CITY OF ASHES

“Not exactly.” Simon moved away from the door. “I mean, sort of. He’s in there with a friend of mine.”


The person, who had just reached him, stopped and stared. Simon could see that she was a girl, about sixteen years old, with smooth light brown skin. Her brown-gold hair was braided close to her head in dozens of small braids, and her face was nearly the exact shape of a heart. She had a compact, curvy body, wide hips flaring out from a smaller waist. “That guy from the bar? The Shadowhunter?”

Simon shrugged.

“Well, I hate to tell you this,” she said, “but your friend is an asshole.”

“He’s not my friend,” said Simon. “And I couldn’t agree with you more, actually.”

“But I thought you said—”

“I’m waiting for his sister,” said Simon. “She’s my best friend.”

“And she’s in there with him right now?” The girl jerked her thumb toward the door. She wore rings on each of her fingers, primitive-looking bands hammered out of bronze and gold. Her jeans were worn but clean and when she turned her head, he saw the scar that ran along her neck, just above the collar of her T-shirt. “Well,” she said grudgingly, “I know about asshole brothers. I guess it’s not her fault.”

“It’s not,” said Simon. “But she’s maybe the only person he might listen to.”

“He didn’t strike me as the listening type,” said the girl, and caught his sidelong look with a look of her own. Amusement flickered across her face. “You’re looking at my scar. It’s where I was bitten.”

“Bitten? You mean you’re a—”

“A werewolf,” said the girl. “Like everyone else here. Except you, and the asshole. And the asshole’s sister.”

“But you weren’t always a werewolf. I mean, you weren’t born one.”

“Most of us aren’t,” said the girl. “That’s what makes us different than your Shadowhunter buddies.”

“What?”

She smiled fleetingly. “We were human once.”

Simon said nothing to that. After a moment the girl held her hand out. “I’m Maia.”

“Simon.” He shook her hand. It was dry and soft. She looked up at him through golden-brown eyelashes, the color of buttered toast. “How do you know Jace is an asshole?” he said. “Or maybe I should say, how did you find out?”

She took her hand back. “He tore up the bar. Punched out my friend Bat. Even knocked a couple of the pack unconscious.”

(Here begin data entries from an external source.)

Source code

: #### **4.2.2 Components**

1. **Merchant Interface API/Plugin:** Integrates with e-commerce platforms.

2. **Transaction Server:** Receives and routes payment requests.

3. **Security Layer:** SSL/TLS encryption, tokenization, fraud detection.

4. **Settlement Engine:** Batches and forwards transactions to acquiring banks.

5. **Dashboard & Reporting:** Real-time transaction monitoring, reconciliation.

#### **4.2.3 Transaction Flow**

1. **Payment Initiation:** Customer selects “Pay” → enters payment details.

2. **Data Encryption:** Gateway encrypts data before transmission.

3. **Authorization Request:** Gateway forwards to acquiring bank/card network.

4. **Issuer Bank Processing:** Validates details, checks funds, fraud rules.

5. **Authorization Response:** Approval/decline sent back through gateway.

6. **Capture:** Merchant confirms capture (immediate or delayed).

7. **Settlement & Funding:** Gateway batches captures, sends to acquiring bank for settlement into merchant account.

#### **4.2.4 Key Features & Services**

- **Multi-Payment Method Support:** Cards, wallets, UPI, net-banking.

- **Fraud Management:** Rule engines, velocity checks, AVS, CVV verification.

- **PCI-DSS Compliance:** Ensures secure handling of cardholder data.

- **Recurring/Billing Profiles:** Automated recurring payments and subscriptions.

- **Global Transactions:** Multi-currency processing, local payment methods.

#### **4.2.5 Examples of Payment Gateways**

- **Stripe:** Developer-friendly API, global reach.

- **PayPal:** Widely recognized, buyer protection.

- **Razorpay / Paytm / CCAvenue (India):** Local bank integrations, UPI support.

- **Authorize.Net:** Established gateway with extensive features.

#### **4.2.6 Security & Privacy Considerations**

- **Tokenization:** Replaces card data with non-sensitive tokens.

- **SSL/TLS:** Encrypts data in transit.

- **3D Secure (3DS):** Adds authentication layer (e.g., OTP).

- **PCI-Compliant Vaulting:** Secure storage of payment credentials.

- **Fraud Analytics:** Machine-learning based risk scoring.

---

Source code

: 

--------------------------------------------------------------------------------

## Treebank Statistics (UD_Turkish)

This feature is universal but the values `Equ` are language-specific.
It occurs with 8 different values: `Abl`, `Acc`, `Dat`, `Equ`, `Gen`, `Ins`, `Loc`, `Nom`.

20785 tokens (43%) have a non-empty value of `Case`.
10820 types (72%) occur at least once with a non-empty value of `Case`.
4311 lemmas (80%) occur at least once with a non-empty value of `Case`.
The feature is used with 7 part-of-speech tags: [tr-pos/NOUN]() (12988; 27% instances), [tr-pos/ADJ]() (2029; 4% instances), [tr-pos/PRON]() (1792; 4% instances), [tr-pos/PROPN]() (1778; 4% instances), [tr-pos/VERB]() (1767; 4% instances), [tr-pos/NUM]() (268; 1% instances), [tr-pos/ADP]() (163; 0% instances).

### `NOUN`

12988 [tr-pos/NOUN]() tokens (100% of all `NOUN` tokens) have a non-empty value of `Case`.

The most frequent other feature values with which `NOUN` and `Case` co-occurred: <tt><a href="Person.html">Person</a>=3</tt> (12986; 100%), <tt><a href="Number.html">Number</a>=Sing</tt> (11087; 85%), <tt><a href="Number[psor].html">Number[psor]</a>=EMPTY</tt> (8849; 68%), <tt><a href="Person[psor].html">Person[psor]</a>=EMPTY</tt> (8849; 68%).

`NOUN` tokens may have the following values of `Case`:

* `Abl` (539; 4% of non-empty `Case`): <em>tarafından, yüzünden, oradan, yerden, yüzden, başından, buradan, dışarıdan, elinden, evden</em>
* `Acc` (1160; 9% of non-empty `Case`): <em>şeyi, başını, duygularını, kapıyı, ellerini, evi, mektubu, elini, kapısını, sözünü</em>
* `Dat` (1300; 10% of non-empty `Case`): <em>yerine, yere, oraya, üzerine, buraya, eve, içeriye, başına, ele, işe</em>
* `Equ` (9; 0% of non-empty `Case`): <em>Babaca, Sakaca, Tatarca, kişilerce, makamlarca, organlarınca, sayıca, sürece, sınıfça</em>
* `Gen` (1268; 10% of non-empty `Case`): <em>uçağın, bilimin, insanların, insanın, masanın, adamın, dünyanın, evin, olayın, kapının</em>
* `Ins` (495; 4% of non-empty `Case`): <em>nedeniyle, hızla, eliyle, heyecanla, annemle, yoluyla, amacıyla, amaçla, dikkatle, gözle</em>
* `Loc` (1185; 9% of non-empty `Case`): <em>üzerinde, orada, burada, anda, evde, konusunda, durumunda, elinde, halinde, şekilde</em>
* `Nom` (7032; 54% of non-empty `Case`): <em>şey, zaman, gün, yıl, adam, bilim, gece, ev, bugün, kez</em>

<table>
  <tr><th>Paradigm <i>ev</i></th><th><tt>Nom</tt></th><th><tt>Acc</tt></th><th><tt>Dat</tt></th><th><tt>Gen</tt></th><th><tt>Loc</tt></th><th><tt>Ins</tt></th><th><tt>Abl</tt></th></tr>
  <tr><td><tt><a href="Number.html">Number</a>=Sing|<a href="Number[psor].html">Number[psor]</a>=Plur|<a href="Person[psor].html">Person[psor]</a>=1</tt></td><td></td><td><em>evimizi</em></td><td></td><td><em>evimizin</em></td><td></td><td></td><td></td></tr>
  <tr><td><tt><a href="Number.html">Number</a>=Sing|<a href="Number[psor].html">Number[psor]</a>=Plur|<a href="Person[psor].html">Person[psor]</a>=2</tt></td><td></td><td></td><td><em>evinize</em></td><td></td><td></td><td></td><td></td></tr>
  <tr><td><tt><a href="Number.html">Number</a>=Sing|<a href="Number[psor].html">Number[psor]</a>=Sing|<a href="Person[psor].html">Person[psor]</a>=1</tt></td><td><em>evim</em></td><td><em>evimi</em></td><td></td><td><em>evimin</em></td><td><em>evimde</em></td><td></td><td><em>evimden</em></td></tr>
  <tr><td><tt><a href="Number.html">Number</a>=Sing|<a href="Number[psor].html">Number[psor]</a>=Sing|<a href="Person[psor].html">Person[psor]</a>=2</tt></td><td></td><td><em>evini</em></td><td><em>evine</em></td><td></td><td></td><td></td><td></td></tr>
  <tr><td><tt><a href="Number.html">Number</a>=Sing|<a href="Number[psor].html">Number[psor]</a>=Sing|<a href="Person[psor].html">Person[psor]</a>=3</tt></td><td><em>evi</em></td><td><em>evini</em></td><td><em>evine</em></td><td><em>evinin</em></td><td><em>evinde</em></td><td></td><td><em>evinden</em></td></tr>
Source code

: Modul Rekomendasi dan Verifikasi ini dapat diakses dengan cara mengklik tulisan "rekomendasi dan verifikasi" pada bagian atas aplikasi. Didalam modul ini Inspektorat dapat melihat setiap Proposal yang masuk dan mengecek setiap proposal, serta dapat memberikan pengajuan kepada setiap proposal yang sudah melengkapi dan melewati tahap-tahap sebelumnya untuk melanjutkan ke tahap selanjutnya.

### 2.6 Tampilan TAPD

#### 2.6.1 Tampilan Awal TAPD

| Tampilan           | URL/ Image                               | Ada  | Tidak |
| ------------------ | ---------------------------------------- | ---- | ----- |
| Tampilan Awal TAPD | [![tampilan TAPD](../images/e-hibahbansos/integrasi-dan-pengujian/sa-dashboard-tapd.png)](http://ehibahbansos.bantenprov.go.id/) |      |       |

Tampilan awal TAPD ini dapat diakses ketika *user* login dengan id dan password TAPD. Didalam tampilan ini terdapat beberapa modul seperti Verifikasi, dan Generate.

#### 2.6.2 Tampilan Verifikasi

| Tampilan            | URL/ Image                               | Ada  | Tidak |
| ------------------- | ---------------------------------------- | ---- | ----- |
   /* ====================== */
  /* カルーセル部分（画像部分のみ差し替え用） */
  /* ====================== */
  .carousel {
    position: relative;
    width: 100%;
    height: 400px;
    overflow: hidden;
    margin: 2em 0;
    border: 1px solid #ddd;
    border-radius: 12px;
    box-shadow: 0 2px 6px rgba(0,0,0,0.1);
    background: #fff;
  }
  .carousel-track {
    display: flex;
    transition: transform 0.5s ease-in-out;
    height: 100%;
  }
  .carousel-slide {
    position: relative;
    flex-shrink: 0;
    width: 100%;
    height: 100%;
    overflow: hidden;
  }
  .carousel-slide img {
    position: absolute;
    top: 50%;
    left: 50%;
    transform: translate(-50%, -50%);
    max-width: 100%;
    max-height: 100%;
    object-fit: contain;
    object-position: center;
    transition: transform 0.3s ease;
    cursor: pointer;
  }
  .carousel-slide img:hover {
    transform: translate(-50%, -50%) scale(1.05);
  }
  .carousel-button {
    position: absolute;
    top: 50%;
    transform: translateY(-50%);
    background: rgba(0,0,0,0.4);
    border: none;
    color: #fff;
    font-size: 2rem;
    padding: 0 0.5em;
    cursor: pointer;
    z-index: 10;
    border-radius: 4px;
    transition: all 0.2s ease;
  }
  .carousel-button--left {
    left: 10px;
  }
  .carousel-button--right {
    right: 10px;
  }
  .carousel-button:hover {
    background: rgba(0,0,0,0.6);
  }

“Are they all right?” Simon was alarmed. Jace hadn’t seemed perturbed, but knowing him, Simon had no doubt he could kill several people in a single morning and go out for waffles afterward. “Did they get to a doctor?”

“A warlock,” said the girl. “We don’t have much to do with mundane doctors, our kind.”

“Downworlders?”

Her eyebrows went up. “Someone taught you all the lingo, didn’t they?”

Simon was nettled. “How do you know I’m not one of them? Or you? A Shadowhunter or a Downworlder, or—”

She shook her head until her braids bounced. “It just shines out of you,” she said, a little bitterly, “your humanity.”

The intensity in her voice almost made him shiver. “I could knock on the door,” he suggested, feeling suddenly lame. “If you want to talk to Luke.”

She shrugged. “Just tell him Magnus is here, checking out the scene in the alley.” He must have looked startled, because she said, “Magnus Bane. He’s a warlock.”

I know, Simon wanted to say, but didn’t. The whole conversation had been weird enough already. “Okay.”

Maia turned as if to go, but paused partway down the hall, one hand on the doorjamb. “You think she’ll be able to talk sense into him?” she asked. “His sister?”

“If he listens to anyone, it would be her.”

“That’s sweet,” said Maia. “That he loves his sister like that.”

“Yeah,” Simon said. “It’s precious.”





3

THE INQUISITOR


THE FIRST TIME CLARY HAD EVER SEEN THE INSTITUTE, IT HAD looked like a dilapidated church, its roof broken in, stained yellow police tape holding the door closed. Now she didn’t have to concentrate to dispel the illusion. Even from across the street she could see it exactly as it was, a towering Gothic cathedral whose spires seemed to pierce the dark blue sky like knives.

Luke fell silent. It was clear from the look on his face that some kind of struggle was taking place inside him. As they mounted the steps, Jace reached inside his shirt as if from habit, but when he drew his hand out, it was empty. He laughed without any mirth. “I forgot. Maryse took my keys from me before I left.”

“Of course she did.” Luke was standing directly in front of the Institute’s doors. He gently touched the symbols carved into the wood, just below the architrave. “These doors are just like the ones at the Council Hall in Idris. I never thought I would see their like again.”